Stored records
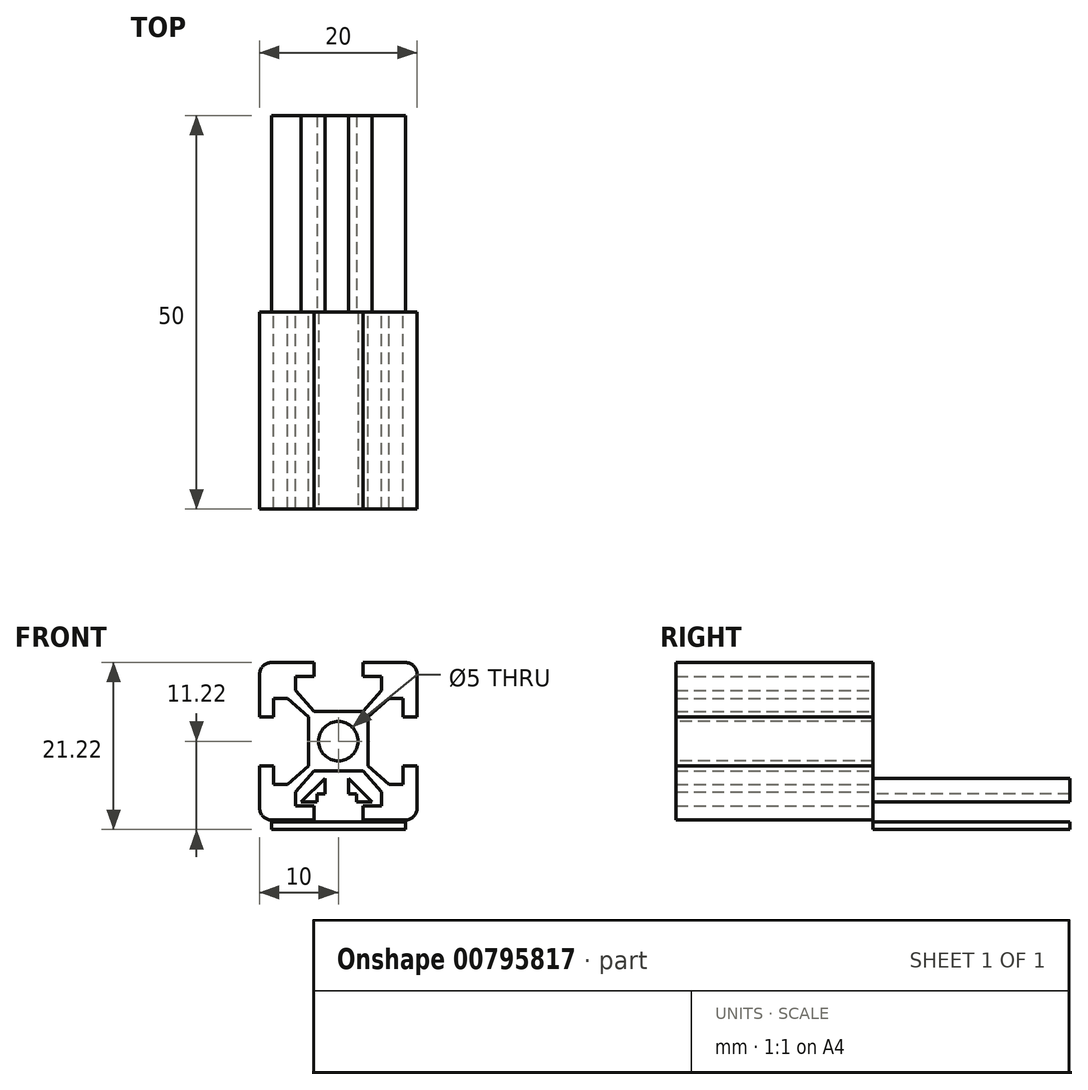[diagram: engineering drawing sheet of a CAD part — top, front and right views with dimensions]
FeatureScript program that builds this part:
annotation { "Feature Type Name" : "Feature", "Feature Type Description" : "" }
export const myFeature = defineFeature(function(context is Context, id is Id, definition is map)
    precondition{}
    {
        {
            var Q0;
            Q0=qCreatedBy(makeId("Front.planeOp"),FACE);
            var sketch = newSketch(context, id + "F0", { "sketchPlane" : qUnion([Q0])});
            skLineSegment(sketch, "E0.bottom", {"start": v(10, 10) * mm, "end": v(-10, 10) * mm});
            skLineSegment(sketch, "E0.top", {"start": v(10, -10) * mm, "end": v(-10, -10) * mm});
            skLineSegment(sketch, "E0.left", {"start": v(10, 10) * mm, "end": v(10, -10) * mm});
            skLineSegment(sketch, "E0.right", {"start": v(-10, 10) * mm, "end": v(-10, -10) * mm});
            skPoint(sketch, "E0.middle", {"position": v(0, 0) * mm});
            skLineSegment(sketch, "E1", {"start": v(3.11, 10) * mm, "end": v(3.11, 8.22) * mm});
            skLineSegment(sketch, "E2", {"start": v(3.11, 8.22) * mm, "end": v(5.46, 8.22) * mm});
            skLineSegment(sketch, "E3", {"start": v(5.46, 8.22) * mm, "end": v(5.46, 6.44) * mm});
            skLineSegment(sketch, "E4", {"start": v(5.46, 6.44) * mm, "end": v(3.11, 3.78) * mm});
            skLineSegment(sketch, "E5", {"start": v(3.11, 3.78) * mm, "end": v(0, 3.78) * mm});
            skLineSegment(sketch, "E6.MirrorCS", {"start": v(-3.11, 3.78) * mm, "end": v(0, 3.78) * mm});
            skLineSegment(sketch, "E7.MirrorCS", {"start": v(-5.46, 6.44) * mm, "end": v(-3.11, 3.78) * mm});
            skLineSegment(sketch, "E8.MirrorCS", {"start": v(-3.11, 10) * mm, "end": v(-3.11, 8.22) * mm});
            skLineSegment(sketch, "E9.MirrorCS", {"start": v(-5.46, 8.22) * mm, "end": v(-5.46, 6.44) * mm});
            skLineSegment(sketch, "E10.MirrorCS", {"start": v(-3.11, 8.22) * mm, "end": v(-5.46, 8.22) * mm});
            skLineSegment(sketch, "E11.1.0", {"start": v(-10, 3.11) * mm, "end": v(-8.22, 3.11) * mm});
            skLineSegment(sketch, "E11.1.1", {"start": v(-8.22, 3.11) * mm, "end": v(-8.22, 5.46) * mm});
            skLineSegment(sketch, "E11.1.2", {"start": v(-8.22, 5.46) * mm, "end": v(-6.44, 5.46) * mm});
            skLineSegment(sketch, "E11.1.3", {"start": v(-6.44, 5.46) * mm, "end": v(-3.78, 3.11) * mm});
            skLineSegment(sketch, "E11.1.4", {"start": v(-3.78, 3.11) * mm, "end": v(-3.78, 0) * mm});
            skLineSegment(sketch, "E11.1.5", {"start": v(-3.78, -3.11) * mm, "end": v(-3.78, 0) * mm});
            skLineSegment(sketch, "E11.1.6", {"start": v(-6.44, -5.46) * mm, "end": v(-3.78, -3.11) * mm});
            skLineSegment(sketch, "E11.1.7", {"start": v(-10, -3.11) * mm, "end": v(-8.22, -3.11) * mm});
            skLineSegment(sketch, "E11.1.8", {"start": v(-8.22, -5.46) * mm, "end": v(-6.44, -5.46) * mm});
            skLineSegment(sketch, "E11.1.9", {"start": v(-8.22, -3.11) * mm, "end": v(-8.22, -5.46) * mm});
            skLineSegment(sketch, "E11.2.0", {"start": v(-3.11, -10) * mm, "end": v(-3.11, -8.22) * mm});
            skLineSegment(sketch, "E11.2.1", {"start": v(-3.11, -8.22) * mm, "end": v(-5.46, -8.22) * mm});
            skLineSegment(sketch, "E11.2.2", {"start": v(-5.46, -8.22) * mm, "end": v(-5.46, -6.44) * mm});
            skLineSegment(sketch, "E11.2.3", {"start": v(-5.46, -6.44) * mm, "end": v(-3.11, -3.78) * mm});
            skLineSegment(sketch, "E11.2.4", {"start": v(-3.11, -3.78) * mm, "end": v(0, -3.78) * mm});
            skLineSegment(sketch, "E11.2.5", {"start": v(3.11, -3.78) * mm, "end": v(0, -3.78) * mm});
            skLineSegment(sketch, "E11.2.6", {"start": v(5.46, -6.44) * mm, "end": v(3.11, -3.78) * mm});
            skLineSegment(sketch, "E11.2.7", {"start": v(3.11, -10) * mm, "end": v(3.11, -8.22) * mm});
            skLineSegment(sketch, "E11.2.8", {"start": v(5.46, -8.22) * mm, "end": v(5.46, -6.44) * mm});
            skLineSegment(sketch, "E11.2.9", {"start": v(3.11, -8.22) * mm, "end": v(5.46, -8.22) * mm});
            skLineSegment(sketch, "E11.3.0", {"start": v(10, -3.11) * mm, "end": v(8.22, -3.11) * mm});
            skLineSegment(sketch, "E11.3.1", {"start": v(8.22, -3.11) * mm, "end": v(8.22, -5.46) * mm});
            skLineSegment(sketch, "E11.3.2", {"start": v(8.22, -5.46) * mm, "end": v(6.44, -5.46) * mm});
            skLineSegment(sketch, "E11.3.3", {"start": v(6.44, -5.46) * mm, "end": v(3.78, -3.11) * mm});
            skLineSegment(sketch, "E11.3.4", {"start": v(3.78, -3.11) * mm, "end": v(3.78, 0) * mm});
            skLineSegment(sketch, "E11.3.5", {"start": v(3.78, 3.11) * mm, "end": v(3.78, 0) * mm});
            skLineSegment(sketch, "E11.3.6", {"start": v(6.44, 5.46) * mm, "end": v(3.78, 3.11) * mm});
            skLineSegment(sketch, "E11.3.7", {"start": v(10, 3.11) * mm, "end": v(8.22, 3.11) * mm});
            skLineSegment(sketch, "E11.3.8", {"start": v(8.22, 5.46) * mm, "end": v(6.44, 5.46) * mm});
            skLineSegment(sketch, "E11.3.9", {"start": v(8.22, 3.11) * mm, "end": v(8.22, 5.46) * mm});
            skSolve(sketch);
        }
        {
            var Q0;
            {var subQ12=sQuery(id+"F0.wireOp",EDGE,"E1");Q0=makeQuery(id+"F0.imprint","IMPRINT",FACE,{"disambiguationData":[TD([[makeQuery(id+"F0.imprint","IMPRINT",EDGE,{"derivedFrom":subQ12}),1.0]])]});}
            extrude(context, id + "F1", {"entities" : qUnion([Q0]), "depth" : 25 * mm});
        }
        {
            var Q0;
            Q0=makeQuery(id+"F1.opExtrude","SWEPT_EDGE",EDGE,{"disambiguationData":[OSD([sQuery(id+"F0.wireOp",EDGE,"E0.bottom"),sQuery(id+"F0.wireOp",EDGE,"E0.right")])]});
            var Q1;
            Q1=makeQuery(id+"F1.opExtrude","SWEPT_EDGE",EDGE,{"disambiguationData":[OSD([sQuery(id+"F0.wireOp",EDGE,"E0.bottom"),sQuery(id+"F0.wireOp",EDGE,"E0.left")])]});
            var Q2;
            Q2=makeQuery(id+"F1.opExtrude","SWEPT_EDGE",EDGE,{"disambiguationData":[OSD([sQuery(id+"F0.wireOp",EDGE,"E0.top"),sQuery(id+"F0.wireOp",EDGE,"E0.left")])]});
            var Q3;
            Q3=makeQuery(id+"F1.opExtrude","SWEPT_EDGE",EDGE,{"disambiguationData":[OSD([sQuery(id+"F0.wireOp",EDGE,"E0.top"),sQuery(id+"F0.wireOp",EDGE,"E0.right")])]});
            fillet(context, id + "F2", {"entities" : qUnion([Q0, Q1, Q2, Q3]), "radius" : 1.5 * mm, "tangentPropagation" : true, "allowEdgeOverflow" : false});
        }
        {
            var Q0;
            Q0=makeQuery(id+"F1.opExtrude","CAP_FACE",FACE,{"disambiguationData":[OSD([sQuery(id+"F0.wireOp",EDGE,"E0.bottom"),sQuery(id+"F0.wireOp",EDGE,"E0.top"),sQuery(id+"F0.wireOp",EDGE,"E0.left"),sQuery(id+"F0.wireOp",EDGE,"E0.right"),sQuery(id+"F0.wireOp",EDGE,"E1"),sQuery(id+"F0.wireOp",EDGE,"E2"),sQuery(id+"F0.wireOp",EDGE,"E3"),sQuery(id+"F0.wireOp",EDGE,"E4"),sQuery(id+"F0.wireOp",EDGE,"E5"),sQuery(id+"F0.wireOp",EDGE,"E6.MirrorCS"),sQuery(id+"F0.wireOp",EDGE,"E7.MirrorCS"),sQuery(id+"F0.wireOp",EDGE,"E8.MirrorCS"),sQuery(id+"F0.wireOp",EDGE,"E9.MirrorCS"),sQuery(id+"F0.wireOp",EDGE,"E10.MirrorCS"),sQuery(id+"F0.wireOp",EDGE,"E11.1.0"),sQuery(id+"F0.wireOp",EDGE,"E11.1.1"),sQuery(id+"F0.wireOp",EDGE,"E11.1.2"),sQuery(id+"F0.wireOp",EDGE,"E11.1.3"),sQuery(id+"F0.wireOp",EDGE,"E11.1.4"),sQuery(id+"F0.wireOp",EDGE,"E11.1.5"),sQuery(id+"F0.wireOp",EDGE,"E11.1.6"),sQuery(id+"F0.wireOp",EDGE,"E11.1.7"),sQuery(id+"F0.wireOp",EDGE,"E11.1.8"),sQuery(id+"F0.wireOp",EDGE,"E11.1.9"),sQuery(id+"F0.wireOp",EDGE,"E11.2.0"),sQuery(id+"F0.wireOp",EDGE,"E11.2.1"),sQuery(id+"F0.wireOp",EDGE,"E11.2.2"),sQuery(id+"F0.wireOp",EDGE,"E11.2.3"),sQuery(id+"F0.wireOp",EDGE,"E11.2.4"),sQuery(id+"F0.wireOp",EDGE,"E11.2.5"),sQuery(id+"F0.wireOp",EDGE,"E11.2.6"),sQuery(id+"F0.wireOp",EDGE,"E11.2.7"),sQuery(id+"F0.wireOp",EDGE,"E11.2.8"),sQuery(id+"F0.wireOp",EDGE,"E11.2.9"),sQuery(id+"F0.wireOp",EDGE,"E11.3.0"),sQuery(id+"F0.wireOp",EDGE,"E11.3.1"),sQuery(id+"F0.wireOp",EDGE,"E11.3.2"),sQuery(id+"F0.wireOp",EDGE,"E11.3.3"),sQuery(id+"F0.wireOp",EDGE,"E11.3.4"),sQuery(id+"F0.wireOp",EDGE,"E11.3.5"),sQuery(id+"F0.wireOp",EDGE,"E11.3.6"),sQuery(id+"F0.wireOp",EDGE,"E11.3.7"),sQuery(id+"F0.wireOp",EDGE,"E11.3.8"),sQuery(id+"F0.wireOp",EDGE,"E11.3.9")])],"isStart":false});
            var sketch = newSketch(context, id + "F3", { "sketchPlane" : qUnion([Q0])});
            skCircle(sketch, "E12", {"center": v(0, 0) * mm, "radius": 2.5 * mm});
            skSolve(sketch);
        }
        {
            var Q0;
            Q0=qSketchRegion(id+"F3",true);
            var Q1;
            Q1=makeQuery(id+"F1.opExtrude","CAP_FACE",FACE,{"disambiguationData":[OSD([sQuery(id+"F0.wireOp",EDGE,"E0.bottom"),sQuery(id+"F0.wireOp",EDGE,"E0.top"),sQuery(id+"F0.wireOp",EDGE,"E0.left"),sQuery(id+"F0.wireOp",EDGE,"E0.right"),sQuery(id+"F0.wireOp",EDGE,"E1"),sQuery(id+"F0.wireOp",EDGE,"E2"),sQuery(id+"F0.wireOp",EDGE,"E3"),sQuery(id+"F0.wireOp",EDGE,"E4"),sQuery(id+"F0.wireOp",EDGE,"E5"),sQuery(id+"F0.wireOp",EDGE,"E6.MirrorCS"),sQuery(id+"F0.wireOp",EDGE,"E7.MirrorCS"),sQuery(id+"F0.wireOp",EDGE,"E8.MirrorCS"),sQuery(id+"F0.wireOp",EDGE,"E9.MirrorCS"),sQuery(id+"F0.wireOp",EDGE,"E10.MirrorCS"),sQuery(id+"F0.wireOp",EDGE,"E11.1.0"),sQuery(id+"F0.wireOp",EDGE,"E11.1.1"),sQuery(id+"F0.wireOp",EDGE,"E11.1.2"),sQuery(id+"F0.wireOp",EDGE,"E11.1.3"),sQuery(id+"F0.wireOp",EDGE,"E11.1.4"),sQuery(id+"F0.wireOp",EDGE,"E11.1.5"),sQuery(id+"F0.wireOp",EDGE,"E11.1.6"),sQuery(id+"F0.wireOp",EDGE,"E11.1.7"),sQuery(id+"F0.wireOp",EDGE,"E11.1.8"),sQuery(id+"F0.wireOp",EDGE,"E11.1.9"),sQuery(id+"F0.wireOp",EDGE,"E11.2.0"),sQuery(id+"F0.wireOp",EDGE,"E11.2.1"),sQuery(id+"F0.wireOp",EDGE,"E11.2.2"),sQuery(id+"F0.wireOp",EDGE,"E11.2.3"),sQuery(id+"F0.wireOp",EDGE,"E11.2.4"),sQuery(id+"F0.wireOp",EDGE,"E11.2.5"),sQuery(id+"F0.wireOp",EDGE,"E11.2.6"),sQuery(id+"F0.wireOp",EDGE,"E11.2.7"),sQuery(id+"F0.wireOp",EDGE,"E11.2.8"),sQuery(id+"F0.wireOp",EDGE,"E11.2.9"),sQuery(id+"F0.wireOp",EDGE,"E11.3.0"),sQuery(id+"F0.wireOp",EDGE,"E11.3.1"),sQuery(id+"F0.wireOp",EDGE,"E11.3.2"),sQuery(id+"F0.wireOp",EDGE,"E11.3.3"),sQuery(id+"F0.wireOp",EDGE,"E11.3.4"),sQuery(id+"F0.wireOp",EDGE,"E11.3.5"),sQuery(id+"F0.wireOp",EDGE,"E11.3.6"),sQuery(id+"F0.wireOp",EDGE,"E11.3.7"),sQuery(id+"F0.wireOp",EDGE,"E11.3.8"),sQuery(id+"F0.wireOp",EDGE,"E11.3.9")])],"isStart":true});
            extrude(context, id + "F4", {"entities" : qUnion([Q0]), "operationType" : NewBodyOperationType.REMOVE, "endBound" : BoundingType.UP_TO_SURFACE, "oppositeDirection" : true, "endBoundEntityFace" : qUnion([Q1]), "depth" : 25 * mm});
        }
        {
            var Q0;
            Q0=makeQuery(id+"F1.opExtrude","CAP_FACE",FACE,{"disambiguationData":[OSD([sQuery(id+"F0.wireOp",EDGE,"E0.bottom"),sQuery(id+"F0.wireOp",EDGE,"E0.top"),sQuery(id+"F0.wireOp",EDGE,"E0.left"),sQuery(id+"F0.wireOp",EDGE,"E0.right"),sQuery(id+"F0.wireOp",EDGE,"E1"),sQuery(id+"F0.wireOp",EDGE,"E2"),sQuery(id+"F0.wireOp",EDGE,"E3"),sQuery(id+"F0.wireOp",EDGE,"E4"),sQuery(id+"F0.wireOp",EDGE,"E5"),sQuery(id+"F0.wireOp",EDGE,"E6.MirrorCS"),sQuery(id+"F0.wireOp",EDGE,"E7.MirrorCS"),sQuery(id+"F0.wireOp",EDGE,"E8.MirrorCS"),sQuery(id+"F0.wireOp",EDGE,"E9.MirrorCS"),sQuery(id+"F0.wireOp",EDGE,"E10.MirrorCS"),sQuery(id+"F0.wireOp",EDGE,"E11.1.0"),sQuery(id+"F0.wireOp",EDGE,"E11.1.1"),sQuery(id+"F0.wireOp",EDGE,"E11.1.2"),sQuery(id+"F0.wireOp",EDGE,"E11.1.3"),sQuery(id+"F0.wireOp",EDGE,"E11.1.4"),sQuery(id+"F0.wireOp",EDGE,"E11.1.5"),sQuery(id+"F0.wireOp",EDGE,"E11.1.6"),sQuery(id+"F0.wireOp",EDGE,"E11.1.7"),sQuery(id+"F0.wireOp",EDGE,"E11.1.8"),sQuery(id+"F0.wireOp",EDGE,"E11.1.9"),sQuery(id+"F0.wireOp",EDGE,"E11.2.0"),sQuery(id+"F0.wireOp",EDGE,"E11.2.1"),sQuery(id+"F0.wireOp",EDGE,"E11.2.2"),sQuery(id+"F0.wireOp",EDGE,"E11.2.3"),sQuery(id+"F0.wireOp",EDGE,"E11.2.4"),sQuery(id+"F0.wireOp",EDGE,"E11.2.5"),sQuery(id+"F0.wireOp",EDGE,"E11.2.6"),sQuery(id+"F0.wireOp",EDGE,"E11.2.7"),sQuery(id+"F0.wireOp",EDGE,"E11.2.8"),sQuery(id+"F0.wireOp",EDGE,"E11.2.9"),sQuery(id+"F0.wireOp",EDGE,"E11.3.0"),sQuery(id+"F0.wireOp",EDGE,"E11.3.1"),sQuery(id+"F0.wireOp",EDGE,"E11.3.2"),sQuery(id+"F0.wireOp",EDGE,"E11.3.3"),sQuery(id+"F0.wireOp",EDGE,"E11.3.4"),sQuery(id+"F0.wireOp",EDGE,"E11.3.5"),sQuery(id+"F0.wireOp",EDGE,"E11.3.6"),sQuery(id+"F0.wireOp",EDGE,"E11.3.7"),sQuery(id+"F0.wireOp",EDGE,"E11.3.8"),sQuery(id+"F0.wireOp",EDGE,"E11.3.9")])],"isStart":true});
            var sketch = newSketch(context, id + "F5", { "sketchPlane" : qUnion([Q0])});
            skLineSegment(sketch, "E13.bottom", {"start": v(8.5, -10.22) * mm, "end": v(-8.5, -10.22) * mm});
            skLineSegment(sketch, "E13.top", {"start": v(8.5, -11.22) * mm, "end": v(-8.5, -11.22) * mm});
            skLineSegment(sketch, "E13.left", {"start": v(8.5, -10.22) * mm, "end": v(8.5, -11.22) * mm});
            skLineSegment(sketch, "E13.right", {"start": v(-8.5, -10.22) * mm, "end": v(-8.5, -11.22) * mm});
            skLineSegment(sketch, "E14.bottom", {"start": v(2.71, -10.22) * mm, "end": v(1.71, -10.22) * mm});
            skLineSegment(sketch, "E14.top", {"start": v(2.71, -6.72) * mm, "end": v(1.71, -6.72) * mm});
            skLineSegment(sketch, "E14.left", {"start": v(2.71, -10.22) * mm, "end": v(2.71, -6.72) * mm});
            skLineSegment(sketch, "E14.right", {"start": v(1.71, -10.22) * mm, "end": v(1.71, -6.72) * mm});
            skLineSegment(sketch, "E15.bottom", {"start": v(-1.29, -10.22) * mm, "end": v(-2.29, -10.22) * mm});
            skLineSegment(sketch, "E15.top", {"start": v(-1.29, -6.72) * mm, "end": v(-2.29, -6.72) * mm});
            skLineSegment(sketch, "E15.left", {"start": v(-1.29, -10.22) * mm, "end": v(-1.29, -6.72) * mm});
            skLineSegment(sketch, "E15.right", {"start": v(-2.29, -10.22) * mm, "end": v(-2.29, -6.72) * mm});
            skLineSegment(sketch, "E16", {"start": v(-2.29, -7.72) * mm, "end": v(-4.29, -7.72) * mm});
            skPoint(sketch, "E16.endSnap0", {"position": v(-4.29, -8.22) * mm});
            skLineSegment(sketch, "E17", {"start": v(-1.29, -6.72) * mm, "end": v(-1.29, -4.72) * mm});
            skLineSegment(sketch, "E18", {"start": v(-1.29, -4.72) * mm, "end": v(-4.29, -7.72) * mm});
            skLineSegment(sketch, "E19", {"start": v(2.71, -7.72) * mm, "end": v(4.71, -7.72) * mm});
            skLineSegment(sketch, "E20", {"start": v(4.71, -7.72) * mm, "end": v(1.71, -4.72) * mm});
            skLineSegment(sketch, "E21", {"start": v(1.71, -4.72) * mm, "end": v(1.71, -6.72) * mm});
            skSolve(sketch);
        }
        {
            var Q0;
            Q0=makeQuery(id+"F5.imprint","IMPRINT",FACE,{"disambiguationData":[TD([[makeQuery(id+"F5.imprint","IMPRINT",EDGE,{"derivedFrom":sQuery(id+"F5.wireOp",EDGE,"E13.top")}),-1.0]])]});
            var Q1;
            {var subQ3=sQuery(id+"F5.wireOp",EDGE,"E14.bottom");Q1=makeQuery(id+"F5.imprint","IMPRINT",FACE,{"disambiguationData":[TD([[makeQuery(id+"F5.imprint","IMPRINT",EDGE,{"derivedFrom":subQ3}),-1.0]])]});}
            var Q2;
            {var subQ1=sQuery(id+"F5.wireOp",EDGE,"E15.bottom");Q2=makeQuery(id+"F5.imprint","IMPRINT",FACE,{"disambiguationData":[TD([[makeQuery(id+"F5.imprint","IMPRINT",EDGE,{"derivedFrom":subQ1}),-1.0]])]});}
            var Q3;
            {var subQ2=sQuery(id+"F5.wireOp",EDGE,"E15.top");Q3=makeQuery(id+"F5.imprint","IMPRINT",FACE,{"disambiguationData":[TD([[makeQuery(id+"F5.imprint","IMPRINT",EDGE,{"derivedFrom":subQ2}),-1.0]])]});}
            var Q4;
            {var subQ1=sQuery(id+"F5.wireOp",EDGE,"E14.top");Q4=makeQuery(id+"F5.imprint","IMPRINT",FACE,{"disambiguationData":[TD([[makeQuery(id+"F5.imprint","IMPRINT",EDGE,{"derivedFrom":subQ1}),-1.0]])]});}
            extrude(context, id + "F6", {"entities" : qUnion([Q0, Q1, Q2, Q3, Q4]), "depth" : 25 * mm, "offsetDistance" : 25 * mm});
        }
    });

WHAT YOU WILL DO => Count the lines in the listing that contain the string "sketchPlane", matching case exactly, and give only the number.

IN RESPONSE => 3